** Work task 1 **
From the amaranth microgreens guide, reproduce the passage starting at "This guide will" and ending at "benefits with grains.".
** Work task 2 **
According to the amaranth microgreens guide, which edible variety of amaranth is the most popular for growing microgreens?
** Work task 3 **
Please extend the amaranth microgreens guide, picking up right after its last sentence.

If you’ve been following my microgreen farm journey, you know I’m a fan of small-scale growing. This guide shows you how to grow stunning and nutrient-rich amaranth microgreens in personal-sized containers you probably already have, using minimal space and time. Yes, you can grow your own nutrient-packed microgreens all year round!
This guide will cover everything from the essentials like coco coir, amaranth seeds, the mister I use and love, and growing containers. With just a few minutes of daily care, you’ll be harvesting your own delicious microgreens in no time. Read my other grow guides about growing micro broccoli, micro kale, micro arugula, and sunflower shoots to have a variety of different microgreens at a time.
What is Amaranth?
Amaranth is a highly nutritious grain that has been cultivated for thousands of years. The ancient Aztec civilization relied heavily on amaranth and even used it in their religious ceremonies. It’s often referred to as a “pseudo-cereal” because it’s not technically a grain, but it’s used similarly in cooking and shares many nutritional benefits with grains.
There are many species of amaranth, most are edible, but please don’t go foraging for amaranth unless you are very knowledgeable about wild plants.
The most popular edible variety of amaranth for growing microgreens is Red Garnet Amaranth. Read much more about Red Garnet Amaranth Microgreens in this future post. Green amaranth is also grown as a microgreen but lacks the bright red color.
Why Should You Trust My At-Home Amaranth Microgreens Growing Method?
I’m a seasoned (former) microgreen farmer with over seven years of experience. I believed in the “living tray” method of selling microgreens; most of the microgreens I sold came in 8oz round deli trays and still living, so the eater could harvest their own microgreens right before consuming. That means I grew thousands of small, personal-sized microgreen trays. All my experience is synthesized in this guide to help individuals grow their own microgreens.
This guide isn’t about industrial-scale production; it’s designed for home cooks seeking fresh, flavorful microgreens for personal consumption. Discover the diverse varieties I’ve successfully grown and sold for years and learn the exact methods I used to provide my farmer’s market customers with the highest-quality microgreens.
What Are Amaranth Microgreens?
Microgreens are edible immature plants with loads of flavor and packed with nutrients. Amaranth Microgreens are very young and immature amaranth plants. The same seed for growing fully mature plants is used to grow microgreens.
How Long Does It Take To Grow Amaranth Microgreens?
Micro Amaranth has a longer growing time than arugula but shorter than cilantro. Somewhere between 8 and 14 days. If the weather is warm (70- 100 degrees) Amaranth Microgreens should be ready in about 8 days. If the weather is cold (55-65ish degrees) closer to two weeks. If the weather is even colder, you’ll need to grow them indoors and use a grow light (1.5 weeks if using lights and a heated mat, or 2.5 weeks if just using a grow light). Amaranth is difficult to grow in cold weather. It is best to grow it indoors where the temperature is warmer and consistent.
What Is the Difficulty Level for Growing Amaranth?
Intermediate. Micro Amaranth is not a beginner microgreen variety. The microgreens are very tender and take longer to grow. Every microgreen that takes longer to grow is more prone to mold or other types of bacterial attack.

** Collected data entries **
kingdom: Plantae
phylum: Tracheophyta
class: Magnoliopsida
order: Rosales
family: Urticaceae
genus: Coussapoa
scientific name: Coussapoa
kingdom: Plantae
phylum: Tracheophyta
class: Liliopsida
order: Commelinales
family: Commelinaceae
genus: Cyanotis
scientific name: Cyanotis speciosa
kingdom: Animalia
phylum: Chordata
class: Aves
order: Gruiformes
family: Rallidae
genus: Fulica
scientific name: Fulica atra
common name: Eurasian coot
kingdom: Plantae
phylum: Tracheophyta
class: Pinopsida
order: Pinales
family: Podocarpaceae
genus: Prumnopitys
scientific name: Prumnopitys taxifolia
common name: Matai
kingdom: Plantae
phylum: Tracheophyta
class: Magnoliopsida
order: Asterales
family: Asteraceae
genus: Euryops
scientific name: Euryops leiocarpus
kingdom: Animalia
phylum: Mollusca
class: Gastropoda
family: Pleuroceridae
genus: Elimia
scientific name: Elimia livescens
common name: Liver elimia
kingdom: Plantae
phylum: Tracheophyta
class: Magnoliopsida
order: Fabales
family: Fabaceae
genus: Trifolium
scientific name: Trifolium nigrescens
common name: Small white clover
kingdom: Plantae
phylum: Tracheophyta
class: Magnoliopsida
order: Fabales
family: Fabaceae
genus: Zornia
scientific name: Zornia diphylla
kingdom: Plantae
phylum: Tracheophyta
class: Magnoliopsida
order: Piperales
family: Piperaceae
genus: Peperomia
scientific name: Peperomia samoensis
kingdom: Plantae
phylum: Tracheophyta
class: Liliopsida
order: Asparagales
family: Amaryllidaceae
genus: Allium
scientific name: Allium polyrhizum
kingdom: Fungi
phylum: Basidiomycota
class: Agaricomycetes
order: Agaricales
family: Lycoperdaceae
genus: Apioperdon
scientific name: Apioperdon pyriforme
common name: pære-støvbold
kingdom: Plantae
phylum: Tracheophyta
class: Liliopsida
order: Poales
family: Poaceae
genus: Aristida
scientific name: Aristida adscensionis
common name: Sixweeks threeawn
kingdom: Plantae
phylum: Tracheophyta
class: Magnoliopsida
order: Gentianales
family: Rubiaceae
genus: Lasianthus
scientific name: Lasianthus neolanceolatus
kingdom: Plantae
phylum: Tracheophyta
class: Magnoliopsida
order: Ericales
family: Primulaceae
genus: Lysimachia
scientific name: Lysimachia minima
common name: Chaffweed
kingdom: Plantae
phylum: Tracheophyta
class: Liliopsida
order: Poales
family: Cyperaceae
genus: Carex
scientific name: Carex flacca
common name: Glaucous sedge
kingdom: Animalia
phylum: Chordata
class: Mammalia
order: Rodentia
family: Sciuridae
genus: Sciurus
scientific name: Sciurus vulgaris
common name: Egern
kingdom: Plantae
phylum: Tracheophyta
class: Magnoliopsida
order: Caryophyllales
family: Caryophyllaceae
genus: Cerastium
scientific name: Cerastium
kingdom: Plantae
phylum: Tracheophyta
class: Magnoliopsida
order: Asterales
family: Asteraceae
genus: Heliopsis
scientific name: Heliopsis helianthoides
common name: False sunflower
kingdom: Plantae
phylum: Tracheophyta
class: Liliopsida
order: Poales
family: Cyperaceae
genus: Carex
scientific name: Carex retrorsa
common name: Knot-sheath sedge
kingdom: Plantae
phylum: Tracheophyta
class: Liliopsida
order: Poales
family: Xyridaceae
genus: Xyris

** Task answer 1 **
This guide will cover everything from the essentials like coco coir, amaranth seeds, the mister I use and love, and growing containers. With just a few minutes of daily care, you’ll be harvesting your own delicious microgreens in no time. Read my other grow guides about growing micro broccoli, micro kale, micro arugula, and sunflower shoots to have a variety of different microgreens at a time.
What is Amaranth?
Amaranth is a highly nutritious grain that has been cultivated for thousands of years. The ancient Aztec civilization relied heavily on amaranth and even used it in their religious ceremonies. It’s often referred to as a “pseudo-cereal” because it’s not technically a grain, but it’s used similarly in cooking and shares many nutritional benefits with grains.

** Task answer 2 **
Red Garnet Amaranth

** Task answer 3 **
Micro Amaranth is also temperamental about water. Too much water or too little water and micro amaranth suffers. The roots are small and less robust than other hardy microgreens like radish, broccoli, and kale.
Should you encounter mold, don’t stress out. Yes, you will have to start over, usually a microgreen tray will not thrive with funky mold. Before you trash the entire tray, ensure the funky white stuff on your grow isn’t just root hairs.
Root hairs are completely normal and can look like mold
Read more about how to determine if the funky white stuff in your microgreens tray is mold or root hair. It is much harder to see the root hairs of micro amaranth compared to other microgreens. The image below shows root hairs on the larger, more robust broccoli microgreens. Because the roots on micro amaranth are so delicate, it will not be easy to see root hairs on micro amaranth.
If you see white fuzz when the seeds are just starting to germinate, it is probably root hairs. If you see grey flecks in the white fuzz, you might have a mold or fungus. With more experience growing micro amaranth, you’ll begin to understand when something funky and unwelcome is growing in the tray with the microgreens.
Gather Your Microgreens Growing Supplies
1. Microgreens Seeds
To minimize the risk of foodborne illness, always purchase amaranth microgreen seeds or sprouting seeds from a reputable seed supplier that guarantees their suitability for microgreen production. Refer to my previous post for a detailed explanation of the difference between Sprouts and Microgreens.
For a small 8-ounce deli tray, approximately 1/2 teaspoon of seeds is ideal. I’ve personally had positive experiences with these red garnet amaranth seeds. Sprouting and microgreens seeds can be used interchangeably).
Keep in mind, contaminated seeds can lead to illness outbreaks, especially in sprouts. By choosing reputable seed vendors and following safe growing practices, you can ensure the safety and quality of your microgreen harvest. Always look for seed companies that advertise “microgreens” or “sprouting” seeds. Also, look for companies that test their seeds for contaminants.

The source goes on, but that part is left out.